My kids never did sleep on the way home. They decided to sing seventeen renditions of Happy Birthday and slung barbeque sandwich all over the backseat. My son had not one, but two large poops that he so happily declared to us as my husband gripped the wheel and just hoped to the dear heavens that there was justice in the world and we’d get home already. The kids got louder and louder on the way, possibly fueled by a mid-trip ice cream, and it at the end it was like a grand finale at a firework display. My son wanted a cup of ice in the front seat and kept screaming “LEMME HAVE IT!” at the top of his lungs. My daughter applied some of my lip gloss, which she said did NOT smell like cocoa or butter and kept saying “It reeks in here! Open the window! I can’t take this smell!” Finally my husband and I just started laughing at how ridiculous it all was.
At nine o’clock when we arrived home, I threw my son in a warm bath and covered him with soapy bubbles. In deference to the day we had, he stood up in the bath and peed for a long, solid minute. Somehow, I wasn’t at all surprised.

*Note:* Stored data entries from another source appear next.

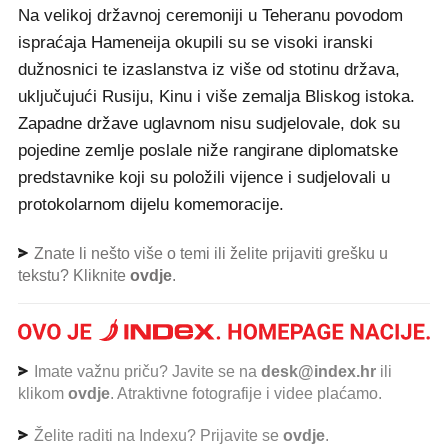
Na velikoj državnoj ceremoniji u Teheranu povodom
ispraćaja Hameneija okupili su se visoki iranski
dužnosnici te izaslanstva iz više od stotinu država,
uključujući Rusiju, Kinu i više zemalja Bliskog istoka.
Zapadne države uglavnom nisu sudjelovale, dok su
pojedine zemlje poslale niže rangirane diplomatske
predstavnike koji su položili vijence i sudjelovali u
protokolarnom dijelu komemoracije.
Znate li nešto više o temi ili želite prijaviti grešku u
tekstu? Kliknite
ovdje
.
Imate važnu priču? Javite se na
desk@index.hr
ili
klikom
ovdje
. Atraktivne fotografije i videe plaćamo.
Želite raditi na Indexu? Prijavite se
ovdje
.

All in all, it was glorious. Any chance to see one of my best friends is worth it, and now we have even more stories to add to our long, thick book of friendship. The fact is that I’d do it all over again in a second. One day, when the kids are grown and gone, my car will be clean and things will work out the way they’re planned. But I’ll burn with longing for the loud, messy, insane world that I now wallowing in, green goo and all. These glorious little people make me laugh and smile despite having to get my car detailed on a regular basis. They might fill my car with stale French fries, but they fill my soul with happiness as I pick up their tired, sticky bodies, their mouths covered with the sweet residue of ice cream and their hair matted together with dried sweat.
They fell asleep so happy, and the next morning all we heard about was the carousal and the zebras. The “geewaffs” and the choo-choo and all those deer. And that makes it all worth it, monkeys or no monkeys, bacteria and all.